◆ **DATA FOR THE TASK**:

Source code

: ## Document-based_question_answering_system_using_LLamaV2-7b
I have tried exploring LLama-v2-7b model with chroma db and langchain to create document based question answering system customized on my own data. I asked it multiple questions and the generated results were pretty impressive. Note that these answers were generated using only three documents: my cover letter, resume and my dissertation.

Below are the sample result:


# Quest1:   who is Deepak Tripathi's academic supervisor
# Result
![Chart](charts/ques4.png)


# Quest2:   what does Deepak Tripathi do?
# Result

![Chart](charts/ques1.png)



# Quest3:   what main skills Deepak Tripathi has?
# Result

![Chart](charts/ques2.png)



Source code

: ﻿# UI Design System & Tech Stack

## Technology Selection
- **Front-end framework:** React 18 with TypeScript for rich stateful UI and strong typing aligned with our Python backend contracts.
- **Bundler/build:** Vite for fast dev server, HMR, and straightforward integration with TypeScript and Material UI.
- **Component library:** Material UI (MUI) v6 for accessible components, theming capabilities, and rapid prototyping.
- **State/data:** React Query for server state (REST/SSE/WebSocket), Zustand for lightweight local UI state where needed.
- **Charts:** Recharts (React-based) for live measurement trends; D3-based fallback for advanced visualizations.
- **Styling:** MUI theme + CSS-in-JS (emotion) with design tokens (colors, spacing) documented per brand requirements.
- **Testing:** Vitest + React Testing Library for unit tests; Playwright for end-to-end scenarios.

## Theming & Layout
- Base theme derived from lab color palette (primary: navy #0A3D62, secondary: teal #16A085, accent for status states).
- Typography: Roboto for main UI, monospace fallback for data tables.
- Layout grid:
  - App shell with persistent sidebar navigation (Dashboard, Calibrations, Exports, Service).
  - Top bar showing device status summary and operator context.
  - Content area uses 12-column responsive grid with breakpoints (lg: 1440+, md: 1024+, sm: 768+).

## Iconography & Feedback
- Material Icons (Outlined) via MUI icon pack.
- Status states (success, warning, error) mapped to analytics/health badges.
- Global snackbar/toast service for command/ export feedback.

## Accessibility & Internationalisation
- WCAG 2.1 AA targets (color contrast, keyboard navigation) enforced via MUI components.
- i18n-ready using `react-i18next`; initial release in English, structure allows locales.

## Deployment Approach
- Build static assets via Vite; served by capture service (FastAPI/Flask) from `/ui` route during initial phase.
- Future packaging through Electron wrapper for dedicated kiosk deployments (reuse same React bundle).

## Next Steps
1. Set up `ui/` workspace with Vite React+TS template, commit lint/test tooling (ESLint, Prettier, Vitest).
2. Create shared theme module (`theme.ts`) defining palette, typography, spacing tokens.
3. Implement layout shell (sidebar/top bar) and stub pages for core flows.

◆ **ACTIVITY**: Collect every line in the entries that contains the word "palette". Match its case.

◆ **FINAL ANSWER**:
- Base theme derived from lab color palette (primary: navy #0A3D62, secondary: teal #16A085, accent for status states).
2. Create shared theme module (`theme.ts`) defining palette, typography, spacing tokens.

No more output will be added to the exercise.